DESERT SUN (Palm Springs, California)

August 3, 2008

Actions being taken to make Duroville safer

Paul Young
City News Service

Progress is being made toward turning a dilapidated Thermal mobile-home park that the U.S. government sought to shut down over health and safety violations into a safer, more habitable living space, a spokesman for the facility says.

The Desert Mobile Home Park — better known as “Duroville” for its owner, Harvey Duro — will be the subject of a status hearing in U.S. District Court on Monday in Riverside, and representatives of the facility will have good things to report, said Tom Flynn of the L.A.-based Housing Renaissance Fund, now managing Duroville.

“We've had to make up for years of stuff not happening out there,” Flynn said. “It wasn't run on a scale that was commensurate with what was going on. We're facilitating the outside world reaching into Duroville and contributing in tangible ways.”

In April, U.S. District Judge Stephen G. Larson decided against a U.S. Attorney's office request to close the park, citing a need to keep the facility open for the 3,000 to 5,000 migrant workers who seasonally occupy the roughly 250 trailers on the 40-acre property.

Duroville is part of the Torres-Martinez Desert Cahuilla Indian Reservation, and the U.S. Bureau of Indian Affairs filed a lawsuit last year seeking to halt operations at the facility over substandard living conditions.

The suit highlighted the park's permanent state of disrepair, and said that despite years of warnings, Duro had failed to deal with a broken sewage system, faulty electrical wiring and other environmental hazards, including the fire danger associated with so many trailers stacked in tight proximity.

The Riverside County Fire Department complained about access to the park, where numerous trailer fires have occurred in the last few years.

Based on a study by a three-person panel appointed by Larson, the judge ruled the park was salvageable and laid out terms and conditions that Duro would have to meet — or face the prospect of closing the facility.

Larson, who also toured the park in December, established a strict timetable ordering Duro to, by June, hire a professional property management team, set up formal lease agreements with businesses at the park, obtain insurance quotes, perform an engineering study and secure a loan to pay for the modifications.

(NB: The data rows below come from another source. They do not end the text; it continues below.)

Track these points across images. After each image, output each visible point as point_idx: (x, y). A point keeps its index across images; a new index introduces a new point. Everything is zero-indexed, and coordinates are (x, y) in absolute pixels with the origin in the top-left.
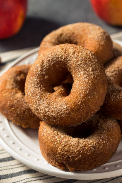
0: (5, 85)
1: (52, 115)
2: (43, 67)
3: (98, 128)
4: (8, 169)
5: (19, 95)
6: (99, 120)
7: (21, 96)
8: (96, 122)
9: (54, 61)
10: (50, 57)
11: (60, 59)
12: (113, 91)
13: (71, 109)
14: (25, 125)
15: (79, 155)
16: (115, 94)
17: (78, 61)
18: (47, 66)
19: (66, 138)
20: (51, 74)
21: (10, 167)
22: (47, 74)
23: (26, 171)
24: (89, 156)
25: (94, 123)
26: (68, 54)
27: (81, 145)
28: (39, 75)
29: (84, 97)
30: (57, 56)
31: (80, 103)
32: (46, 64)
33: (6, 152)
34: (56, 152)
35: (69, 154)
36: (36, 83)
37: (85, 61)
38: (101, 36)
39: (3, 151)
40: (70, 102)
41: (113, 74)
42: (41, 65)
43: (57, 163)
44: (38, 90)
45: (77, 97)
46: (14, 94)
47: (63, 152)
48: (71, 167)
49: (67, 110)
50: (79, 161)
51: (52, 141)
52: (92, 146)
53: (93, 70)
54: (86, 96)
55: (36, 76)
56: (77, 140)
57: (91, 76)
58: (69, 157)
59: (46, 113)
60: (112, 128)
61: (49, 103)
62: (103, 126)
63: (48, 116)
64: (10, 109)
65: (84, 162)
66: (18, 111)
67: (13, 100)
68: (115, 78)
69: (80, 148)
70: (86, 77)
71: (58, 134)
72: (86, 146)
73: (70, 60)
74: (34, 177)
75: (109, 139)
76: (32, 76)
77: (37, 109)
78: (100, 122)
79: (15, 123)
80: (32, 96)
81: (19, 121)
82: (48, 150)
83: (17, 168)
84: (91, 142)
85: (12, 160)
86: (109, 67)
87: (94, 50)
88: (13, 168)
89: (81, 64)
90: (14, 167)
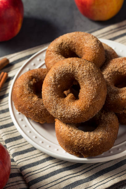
0: (23, 90)
1: (68, 117)
2: (56, 78)
3: (102, 121)
4: (34, 158)
5: (35, 98)
6: (101, 114)
7: (37, 100)
8: (99, 116)
9: (64, 73)
10: (61, 71)
11: (68, 72)
12: (111, 93)
13: (82, 111)
14: (42, 122)
15: (91, 146)
16: (113, 95)
17: (83, 73)
18: (59, 78)
19: (79, 133)
20: (62, 83)
21: (35, 156)
22: (59, 84)
23: (48, 158)
24: (98, 146)
25: (98, 117)
26: (75, 67)
27: (92, 138)
28: (53, 85)
29: (91, 102)
30: (66, 69)
31: (88, 106)
32: (58, 76)
33: (29, 144)
34: (73, 144)
35: (84, 146)
36: (51, 92)
37: (90, 73)
38: (95, 45)
39: (26, 143)
40: (81, 106)
41: (109, 76)
42: (54, 77)
43: (74, 153)
44: (54, 98)
45: (85, 102)
46: (31, 98)
47: (78, 144)
48: (85, 155)
49: (79, 113)
50: (92, 150)
51: (69, 136)
52: (100, 138)
53: (96, 79)
54: (93, 101)
55: (51, 86)
56: (88, 134)
57: (95, 84)
58: (83, 148)
59: (62, 115)
60: (113, 120)
61: (64, 107)
62: (105, 120)
63: (64, 117)
64: (30, 110)
65: (95, 150)
66: (37, 112)
67: (32, 103)
68: (110, 79)
69: (91, 141)
70: (91, 86)
71: (73, 130)
72: (96, 139)
73: (77, 72)
74: (55, 163)
75: (111, 130)
76: (48, 86)
77: (55, 113)
78: (102, 116)
79: (34, 120)
80: (49, 102)
81: (37, 119)
82: (66, 143)
83: (40, 156)
84: (99, 135)
85: (35, 150)
86: (104, 70)
87: (92, 58)
88: (37, 157)
89: (86, 75)
90: (38, 155)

“Come Monday, we'll be turning in signed agreements with contractors to build a fire suppression system (at the park) and the actual cost of rehabilitation plans for bringing into compliance the electrical and sewage infrastructure,” said Flynn.

He said the judge will also be notified about the status of a multimillion-dollar loan application that the newly founded Duroville Renaissance Corp. — a nonprofit entity overseeing financial matters at the park — filed with Clearinghouse Community Development Financial Institution.

The Orange County-based lender, composed of a consortium of “blue chip” banks that pool funds to underwrite low-income neighborhood projects under the federal Community Reinvestment Act, has indicated it will provide as much as $3 million for Duroville rehabilitation plans.

The loan would have to be repaid over a 13-year term at modest interest rates, according to Clearinghouse Community Development Financial Institution spokeswoman Kristy Ollendorff.

“One of the problems I have is cost,” said Flynn. “Believe me, there's not much money out there (at the park). There's a real cash-flow issue.”

According to Flynn, repair projects at the facility have been under way for the past month, and the money to pay Duroville's nine-person staff and rent equipment to make modifications is coming mainly from rents charged to trailer park tenants, who pay approximately $350 a month to live there.

One of the conditions stipulated by Judge Larson was arranging formal lease agreements with the commercial businesses operating at the park, including several used car dealerships, a welding shop and tire outlet.

Flynn said eviction notices have been served on all the auto-related businesses because their operations are “incompatible with land-use regulations.”

The business owners have apparently retained an attorney and intend to sue, Flynn said.

“We will renegotiate leases with businesses that are needed for the local community — a grocery store, laundromat, clothing store,” Flynn said.

He said Lloyd's of London has agreed to insure the mobile-home park, providing liability coverage amounting to several million dollars.

Flynn said the Housing Renaissance Fund, an organization that works with banks to rehab distressed properties, has never managed a property the size of Duroville, but help is coming from outside sources.

“The Diocese of San Bernardino and Sister Gabriella Williams have been just unreal, taking a lot of personal interest (in Duroville),” Flynn said.

The diocese, through its Office of Social Concerns, has agreed to provide portable buildings for a centrally located community center in the park, according to Flynn.

During the summer, the park population is at its lowest, around 2,700 residents, Flynn said. More will return in the fall, after the grape-harvesting season in Northern California passes.

After Larson reviews the Duroville progress report Monday, Duro will have another two months before a second progress report is due, showing that funding commitments are in place to pay for all the necessary work, and that new commercial agreements have been signed and an educational program is under development to instruct tenants on their rights and responsibilities.